Anyone interested in this story should check out Ben Stiller’s fantastic 7-part dramatisation of the incident starring Benicio del Toro, Paul Dano and Patricia Arquette. Made for Showtime, Escape at Dannemora aired last year and might well be the piece of best prison escape drama ever committed to celluloid.
Using dummies to escape from Alcatraz
It’s just a shell of a place now, nothing more than a tourist attraction to the millions of visitors than San Francisco welcomes every year. But it wasn’t all that long ago that Alcatraz was the most feared and watertight prison in the United States. It was famous for being on an island, making escape all but impossible.
Well. Escape was possible. Survival, though? That was another matter. Frank Morris and John and Clarence Anglin managed to cut holes in the walls of their cells, and make it outside via a ventilation duct to a fence, which they then scaled. Once over they attempted to sail to the mainland in a raft made from old raincoats and cement. None of the men were ever seen or heard from again. It’s assumed they drowned.

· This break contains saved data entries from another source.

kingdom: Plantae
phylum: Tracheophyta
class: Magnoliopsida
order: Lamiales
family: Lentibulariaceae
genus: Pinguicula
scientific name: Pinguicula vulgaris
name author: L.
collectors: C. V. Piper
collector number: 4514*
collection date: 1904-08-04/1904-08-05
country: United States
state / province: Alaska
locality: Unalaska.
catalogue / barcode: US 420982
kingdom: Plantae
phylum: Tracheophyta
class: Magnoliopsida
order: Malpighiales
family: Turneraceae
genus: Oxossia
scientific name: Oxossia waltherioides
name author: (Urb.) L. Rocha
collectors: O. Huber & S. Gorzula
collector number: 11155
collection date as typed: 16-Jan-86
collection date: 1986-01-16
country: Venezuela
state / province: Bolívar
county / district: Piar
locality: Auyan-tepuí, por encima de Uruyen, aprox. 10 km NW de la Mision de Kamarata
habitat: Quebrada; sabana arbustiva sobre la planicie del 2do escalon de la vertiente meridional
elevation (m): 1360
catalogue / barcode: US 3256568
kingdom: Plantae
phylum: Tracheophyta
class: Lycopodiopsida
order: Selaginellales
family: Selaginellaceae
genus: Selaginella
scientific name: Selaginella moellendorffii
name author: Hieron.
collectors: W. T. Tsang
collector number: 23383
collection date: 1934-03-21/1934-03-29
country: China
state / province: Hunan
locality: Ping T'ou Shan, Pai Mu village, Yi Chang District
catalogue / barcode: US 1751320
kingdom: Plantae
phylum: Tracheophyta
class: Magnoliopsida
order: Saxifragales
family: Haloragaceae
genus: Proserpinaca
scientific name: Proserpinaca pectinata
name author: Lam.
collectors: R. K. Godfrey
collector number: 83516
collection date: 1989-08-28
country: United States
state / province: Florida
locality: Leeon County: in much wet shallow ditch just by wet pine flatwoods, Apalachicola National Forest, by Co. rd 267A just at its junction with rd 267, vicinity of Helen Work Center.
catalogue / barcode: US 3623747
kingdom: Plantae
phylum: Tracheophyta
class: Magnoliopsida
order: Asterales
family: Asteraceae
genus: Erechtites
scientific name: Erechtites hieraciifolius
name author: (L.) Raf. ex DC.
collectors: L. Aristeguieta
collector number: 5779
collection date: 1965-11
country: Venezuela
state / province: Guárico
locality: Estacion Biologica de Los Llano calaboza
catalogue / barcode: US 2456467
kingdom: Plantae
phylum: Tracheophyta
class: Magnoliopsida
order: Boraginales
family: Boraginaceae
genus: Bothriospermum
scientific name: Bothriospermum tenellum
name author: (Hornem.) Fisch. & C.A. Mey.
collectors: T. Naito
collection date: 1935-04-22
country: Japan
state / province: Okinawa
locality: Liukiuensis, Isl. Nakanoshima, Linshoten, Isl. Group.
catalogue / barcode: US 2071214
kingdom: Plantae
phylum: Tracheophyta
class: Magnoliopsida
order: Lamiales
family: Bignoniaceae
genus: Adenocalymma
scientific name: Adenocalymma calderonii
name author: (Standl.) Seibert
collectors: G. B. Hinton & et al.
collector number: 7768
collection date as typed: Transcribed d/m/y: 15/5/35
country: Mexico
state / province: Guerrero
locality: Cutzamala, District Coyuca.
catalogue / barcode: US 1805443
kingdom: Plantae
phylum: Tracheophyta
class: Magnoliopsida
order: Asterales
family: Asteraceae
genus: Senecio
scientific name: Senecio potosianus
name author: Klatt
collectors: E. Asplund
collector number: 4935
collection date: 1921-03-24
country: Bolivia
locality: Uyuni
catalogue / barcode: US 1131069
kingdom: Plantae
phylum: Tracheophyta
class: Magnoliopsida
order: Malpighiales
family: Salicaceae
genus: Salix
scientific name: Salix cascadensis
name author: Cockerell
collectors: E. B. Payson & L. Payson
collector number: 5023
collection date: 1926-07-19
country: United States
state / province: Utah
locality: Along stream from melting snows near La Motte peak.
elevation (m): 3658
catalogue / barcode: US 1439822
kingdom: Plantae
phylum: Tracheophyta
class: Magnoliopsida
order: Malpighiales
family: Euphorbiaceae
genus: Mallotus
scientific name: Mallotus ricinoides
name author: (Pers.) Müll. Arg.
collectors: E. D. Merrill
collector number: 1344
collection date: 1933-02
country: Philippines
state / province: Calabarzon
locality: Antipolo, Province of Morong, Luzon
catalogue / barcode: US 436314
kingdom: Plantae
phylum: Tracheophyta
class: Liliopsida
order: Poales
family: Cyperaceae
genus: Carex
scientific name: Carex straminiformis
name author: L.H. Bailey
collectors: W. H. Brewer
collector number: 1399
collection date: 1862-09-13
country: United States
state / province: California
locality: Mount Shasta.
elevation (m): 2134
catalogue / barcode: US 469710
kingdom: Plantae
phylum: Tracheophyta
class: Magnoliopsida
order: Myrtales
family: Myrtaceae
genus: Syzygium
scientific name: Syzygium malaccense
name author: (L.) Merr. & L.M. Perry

The most memorable and unusual part of their escape was how they avoided the alarm being raised by their absence. Before leaving their cells, the men effectively replaced themselves with dummy versions that they had fashioned (comprising of paper-mâché heads and a blanket).
Sound familiar? Well, quite. Frank Morris’ incredible story was told by Don Siegel and Clint Eastwood in the gripping 1979 prison flick Escape from Alcatraz.
Nectarine grenades
As we’ve seen so far, good prison breaks are not solo efforts. You need co-conspirators. Michel Vaujour, an armed robber locked up in France in the eighties, knew this. He didn’t turn to his gang to bust him out of jail, though. He asked Nadine, his wife. Who was only too pleased to help.
She landed a helicopter - oh yes - onto the roof of the Parisian prison, picked up her husband and the pair flew off, making good their escape. All very dramatic so far, but it’s how Michel got to the roof alone that’s the most amazing, bizarre and amusing. He used the threat of setting off grenades. Except they weren’t grenades. You can’t get grenades in prison. You can get nectarines, though. And dark green paint.
Catch me if you can… again
Not all prison breaks require sawing through walls, tunnelling holes or threatening to chuck painted fruit. It’s possible - it seems - to just talk your way out. At least it was for Frank Abagnale, anyway. A smooth-talking fraudster and grifter, Abagnale was so adept at manipulation he managed to break out of prison before even getting there.
The marshall in charge of the prisoners had forgotten his papers. There was no record of who was aboard the bus carrying new prisoners when it pulled into the yard. Frank seized his opportunity and spun a web of lies to prison officials, claiming to be an undercover prison inspector who was posing as an inmate in order to test the procedures of the place. His plan worked and he walked on out of there.
Why Steven Spielberg didn’t incorporate that as a scene into his 2002 life of the man’s life, Catch Me If You Can, is anyone’s guess.